The wedding party, which arrived from West Hill Lodge, Brighton in ten carriages and pairs of grays, was made up of “White ladies with African gentlemen, and African ladies with White gentlemen” There were sixteen bridesmaids.
After their wedding the couple moved back to Nigeria and settled in Lagos, where her husband became a member of the Legislative Council from 1872-74.
Shortly after her marriage, Sarah gave birth to her first daughter in 1863 and was granted permission by the Queen to name her Victoria. The Queen also became her Godmother.
In 1867, Sarah visited the Queen with her daughter and returned to Lagos, where she had two more children Arthur Davies, and Stella Davies.
Sara Forbes Bonetta continued to enjoy a close relationship with Queen Victoria to the point such that she and Bishop Samuel Ajayi Crowther were the only Lagos indigènes the Royal Navy had standing orders to evacuate in the event of an uprising in Lagos.

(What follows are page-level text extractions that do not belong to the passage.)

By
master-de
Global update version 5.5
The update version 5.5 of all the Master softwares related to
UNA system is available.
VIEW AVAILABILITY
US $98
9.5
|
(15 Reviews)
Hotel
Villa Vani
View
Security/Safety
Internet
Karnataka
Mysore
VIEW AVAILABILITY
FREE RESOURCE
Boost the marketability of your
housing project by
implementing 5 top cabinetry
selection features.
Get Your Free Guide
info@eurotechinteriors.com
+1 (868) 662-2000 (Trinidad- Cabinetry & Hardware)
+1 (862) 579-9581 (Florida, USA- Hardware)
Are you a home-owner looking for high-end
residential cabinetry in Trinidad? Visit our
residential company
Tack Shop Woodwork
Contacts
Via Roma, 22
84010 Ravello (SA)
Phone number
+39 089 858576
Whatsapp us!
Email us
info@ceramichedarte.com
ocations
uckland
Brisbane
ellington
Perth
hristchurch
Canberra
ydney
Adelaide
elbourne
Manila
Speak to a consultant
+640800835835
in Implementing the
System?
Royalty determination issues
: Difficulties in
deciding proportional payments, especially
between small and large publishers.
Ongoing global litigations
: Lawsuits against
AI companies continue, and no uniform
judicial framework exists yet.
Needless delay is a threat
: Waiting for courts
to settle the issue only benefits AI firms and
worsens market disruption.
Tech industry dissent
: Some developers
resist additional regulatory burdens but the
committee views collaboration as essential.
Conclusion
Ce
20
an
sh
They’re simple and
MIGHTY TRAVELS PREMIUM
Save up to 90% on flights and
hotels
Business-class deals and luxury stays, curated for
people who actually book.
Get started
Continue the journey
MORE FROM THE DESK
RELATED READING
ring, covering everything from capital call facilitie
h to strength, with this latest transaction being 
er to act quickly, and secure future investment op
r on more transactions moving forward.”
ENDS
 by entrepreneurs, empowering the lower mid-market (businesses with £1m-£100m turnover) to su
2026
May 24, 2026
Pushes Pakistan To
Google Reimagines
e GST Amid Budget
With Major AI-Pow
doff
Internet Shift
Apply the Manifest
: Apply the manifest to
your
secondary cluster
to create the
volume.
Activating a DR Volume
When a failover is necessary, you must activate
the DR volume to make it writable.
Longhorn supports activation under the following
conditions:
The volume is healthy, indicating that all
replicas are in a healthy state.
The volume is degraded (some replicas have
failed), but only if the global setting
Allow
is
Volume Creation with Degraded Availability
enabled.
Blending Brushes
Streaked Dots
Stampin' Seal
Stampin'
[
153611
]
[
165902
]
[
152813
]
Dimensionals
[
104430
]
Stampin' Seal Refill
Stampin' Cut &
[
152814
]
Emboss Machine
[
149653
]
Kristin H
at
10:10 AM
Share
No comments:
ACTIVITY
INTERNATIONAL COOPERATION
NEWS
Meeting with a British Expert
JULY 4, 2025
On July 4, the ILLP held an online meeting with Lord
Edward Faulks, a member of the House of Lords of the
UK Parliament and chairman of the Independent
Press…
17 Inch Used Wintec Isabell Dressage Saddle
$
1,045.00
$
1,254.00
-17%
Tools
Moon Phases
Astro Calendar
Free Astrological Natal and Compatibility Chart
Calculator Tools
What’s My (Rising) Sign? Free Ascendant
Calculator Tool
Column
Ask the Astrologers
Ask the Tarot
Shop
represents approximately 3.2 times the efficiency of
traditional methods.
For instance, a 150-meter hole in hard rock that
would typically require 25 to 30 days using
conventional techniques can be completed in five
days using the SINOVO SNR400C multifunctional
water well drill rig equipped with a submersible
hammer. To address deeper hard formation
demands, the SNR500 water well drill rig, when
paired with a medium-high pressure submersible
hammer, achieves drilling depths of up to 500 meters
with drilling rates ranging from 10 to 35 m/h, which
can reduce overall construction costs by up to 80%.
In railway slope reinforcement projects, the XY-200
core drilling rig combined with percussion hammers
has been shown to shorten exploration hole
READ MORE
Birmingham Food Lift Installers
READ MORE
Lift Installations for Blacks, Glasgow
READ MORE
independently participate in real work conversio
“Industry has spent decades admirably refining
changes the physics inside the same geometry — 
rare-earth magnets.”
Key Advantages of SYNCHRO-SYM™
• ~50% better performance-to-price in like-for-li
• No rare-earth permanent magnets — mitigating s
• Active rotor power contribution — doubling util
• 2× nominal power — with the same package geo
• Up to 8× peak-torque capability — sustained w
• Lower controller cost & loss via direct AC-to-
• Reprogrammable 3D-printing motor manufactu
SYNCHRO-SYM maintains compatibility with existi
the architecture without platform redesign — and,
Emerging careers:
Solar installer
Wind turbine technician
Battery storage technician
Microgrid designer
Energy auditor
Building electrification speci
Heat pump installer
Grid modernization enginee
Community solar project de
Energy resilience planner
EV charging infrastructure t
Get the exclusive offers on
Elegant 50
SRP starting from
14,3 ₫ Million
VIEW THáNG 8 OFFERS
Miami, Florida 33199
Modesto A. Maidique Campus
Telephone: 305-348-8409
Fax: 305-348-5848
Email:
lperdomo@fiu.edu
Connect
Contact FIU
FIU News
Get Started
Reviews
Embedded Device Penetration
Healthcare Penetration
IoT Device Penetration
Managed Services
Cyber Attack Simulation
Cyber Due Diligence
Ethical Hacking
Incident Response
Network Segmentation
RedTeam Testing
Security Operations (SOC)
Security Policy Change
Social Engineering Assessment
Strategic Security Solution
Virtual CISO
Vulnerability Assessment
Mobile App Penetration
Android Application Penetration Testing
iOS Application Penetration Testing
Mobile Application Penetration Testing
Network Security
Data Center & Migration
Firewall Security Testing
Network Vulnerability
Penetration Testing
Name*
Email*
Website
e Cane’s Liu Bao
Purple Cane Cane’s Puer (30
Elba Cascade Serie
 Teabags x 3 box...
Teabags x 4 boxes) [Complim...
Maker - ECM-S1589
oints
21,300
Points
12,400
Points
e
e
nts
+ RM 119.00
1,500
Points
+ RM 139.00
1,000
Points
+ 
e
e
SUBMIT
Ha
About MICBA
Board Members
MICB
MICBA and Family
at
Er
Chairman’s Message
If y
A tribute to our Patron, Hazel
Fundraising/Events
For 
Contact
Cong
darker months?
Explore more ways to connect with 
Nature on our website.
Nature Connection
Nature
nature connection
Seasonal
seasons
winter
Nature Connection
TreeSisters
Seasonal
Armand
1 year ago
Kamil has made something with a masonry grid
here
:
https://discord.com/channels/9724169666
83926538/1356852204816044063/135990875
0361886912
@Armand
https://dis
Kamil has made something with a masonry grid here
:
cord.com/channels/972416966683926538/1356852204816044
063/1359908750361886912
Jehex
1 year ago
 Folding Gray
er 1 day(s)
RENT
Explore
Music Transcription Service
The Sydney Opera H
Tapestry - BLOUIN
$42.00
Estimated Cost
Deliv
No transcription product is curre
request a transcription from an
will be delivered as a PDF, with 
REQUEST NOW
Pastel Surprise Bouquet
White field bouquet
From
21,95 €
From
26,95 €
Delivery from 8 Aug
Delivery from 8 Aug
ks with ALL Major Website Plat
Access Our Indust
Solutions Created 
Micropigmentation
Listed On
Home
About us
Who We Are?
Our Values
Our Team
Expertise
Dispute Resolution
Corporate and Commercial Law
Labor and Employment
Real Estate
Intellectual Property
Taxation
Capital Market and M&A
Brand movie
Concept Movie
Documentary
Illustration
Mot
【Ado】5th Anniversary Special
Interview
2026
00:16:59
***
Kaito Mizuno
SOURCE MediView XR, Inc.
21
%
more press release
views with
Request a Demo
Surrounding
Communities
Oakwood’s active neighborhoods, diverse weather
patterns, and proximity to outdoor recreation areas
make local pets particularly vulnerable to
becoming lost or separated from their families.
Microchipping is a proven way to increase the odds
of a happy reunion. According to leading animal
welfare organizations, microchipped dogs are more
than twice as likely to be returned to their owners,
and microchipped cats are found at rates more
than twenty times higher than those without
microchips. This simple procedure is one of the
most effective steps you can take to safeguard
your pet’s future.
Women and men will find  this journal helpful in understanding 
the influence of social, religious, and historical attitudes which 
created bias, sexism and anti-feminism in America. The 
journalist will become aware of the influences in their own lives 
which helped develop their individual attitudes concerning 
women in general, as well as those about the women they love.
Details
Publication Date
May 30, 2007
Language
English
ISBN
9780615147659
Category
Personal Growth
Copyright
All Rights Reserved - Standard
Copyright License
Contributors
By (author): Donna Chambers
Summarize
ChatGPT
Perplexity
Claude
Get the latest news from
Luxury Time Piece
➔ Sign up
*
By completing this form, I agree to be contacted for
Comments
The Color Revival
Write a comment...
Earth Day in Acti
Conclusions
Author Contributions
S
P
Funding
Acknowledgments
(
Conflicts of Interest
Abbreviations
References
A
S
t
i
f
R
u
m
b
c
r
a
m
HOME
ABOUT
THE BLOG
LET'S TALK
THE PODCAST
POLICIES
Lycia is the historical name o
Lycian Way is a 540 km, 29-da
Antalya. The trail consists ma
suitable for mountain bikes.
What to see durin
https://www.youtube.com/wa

Sarah passed away in her late thirties on the 15th of August 1880 after suffering from tuberculosis and was buried in the British Cemetery of Funchal, in the city of Funchal, the capital of Madeira Island, a Portuguese island in the Atlantic Ocean.
Her husband, Captain Davies, erected a granite obelisk-shaped monument more than eight feet high in memory of Sara Forbes Bonetta at Ijon in Western Lagos, where he had started a cocoa farm. The inscription on the obelisk reads.
In memory of Princess Sarah Forbes Bonetta
Wife of the Hon J.P.L. Davies who departed this life at Madeira August 15th 1880
Aged 37 Years
A plaque commemorating Forbes Bonetta was placed on Palm Cottage in 2016, as part of the television series Black and British: A Forgotten History.
A newly-commissioned portrait of Forbes Bonetta by artist Hannah Uzor went on display at Osborne House on the Isle of Wight in October 2020 as part of an effort by English Heritage to recognise black history in England.
A film developed by BBC Film about her life is currently in the works. The upcoming film will be “a celebration of Sarah, a modern, strategic, determined heroine who found a way to embrace her Black-ness, her African-ness and to ultimately find love: forging a path for herself that honoured both her heritage and her upbringing.”